Now you can write any number of effects classes for the ButtonDisabler class to use. And you can do so without ever having to modify the ButtonDisabler class itself. All you have to do is subclass the DisablerEffect class, override the morph and unMorph public methods (just pattern it after the examples above), and then write your client code to use an instance of your new effects class when you set the _disablerEffect variable (just like we did in the above). Because the _disablerEffect variable in the ButtonDisabler class was "typed" as being of type DisablerEffect (and the setter method is also expecting a variable of this type) and not some more specific type, we're able to pass in subclasses of DisablerEffect interchangeably. This is known as programming to an interface rather than an implementation, and is one of the key principles of reusable software design.

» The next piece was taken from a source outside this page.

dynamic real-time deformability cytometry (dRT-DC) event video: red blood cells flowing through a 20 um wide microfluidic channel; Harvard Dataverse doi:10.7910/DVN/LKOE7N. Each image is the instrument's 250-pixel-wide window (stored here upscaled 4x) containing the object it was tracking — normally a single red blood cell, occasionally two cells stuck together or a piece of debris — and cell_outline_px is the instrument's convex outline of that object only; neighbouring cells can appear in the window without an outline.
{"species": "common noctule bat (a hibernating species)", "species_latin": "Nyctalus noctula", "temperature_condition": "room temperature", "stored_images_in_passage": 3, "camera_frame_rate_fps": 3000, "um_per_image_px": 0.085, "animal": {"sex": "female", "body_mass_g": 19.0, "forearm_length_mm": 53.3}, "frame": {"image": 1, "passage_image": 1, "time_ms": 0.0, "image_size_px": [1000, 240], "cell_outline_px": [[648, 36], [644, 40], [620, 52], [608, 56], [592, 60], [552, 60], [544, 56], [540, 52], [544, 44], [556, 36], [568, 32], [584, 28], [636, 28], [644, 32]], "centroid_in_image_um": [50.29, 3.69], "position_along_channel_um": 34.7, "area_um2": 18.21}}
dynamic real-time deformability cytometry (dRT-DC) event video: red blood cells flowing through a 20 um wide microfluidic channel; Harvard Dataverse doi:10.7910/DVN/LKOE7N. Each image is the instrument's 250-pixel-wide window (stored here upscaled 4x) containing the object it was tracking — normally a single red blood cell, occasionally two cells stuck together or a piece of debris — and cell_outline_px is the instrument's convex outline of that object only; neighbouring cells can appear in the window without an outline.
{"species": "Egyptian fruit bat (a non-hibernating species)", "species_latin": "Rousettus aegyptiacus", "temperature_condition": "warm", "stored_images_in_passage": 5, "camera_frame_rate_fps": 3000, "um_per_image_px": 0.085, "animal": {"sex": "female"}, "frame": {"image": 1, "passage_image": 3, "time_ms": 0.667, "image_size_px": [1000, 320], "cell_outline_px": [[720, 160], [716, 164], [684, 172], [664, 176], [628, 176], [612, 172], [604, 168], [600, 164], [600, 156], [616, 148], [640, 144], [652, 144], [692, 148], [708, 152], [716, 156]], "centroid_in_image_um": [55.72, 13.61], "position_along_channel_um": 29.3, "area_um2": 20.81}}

I said we need never modify the ButtonDisabler class again. But there is one more change we ought to make to it. The possibility exists that someone will make an instance of ButtonDisabler, and neglect to give it a disablerEffect. This may be on accident, or even on purpose, as perhaps someone might want to use this class but not give it an effect at all. So we need to allow for this in our code. Change the clickHandler function in the ButtonDisabler class to this:
private function clickHandler(event:MouseEvent):void {
    if(lastClicked != null) {
        lastClicked.mouseEnabled = true;
        if(_disablerEffect != null) {
            _disablerEffect.unMorph(lastClicked);
        }
    }
    var clickedButton:InteractiveObject = InteractiveObject(event.currentTarget);
    currentButton = buttons[buttons.indexOf(clickedButton)];
    currentButton.mouseEnabled = false;
    currentButton.alpha = 0.5;
    if(_disablerEffect != null) {
        _disablerEffect.morph(currentButton);
    }
}

It ought to be pretty clear to you what this does. If the client code has not used the setter function set a value for the _disablerEffect variable, it will have a value of null. So the above code only calls _disablerEffect's methods if the variable has been given a value by the outside code. Now our class ought to be bullet proof. It will still work whether a button disabling effect is set or not.

On a final note, I should add in here that anything specific that you want the buttons to do when they're clicked should be handled by the client code (in this case, the fla file). For example, an "About Us" button like I described earlier. The code that makes it load the "About Us" page should not be built into the ButtonDisabler class. And there is no problem with adding another listener to the buttons, and having another click handler function in the fla file. I just thought I'd add that as a final footnote, as I just realized that you'll of course want to make the buttons in an actual application do more than just disable and re-enable each other.

As always, I hope you enjoyed this tutorial, and that you were perhaps inspired by it to apply the concepts to your own creations. I hope you actually did this tutorial, and built it as we went along. I'm a believer in learning by doing. But I realize there are people who would rather just read the article and download the files. So I'm attaching a ZIP for your convenience.

Finally, I appreciate all the nice comments I received on my previous tutorials. Thank you so much!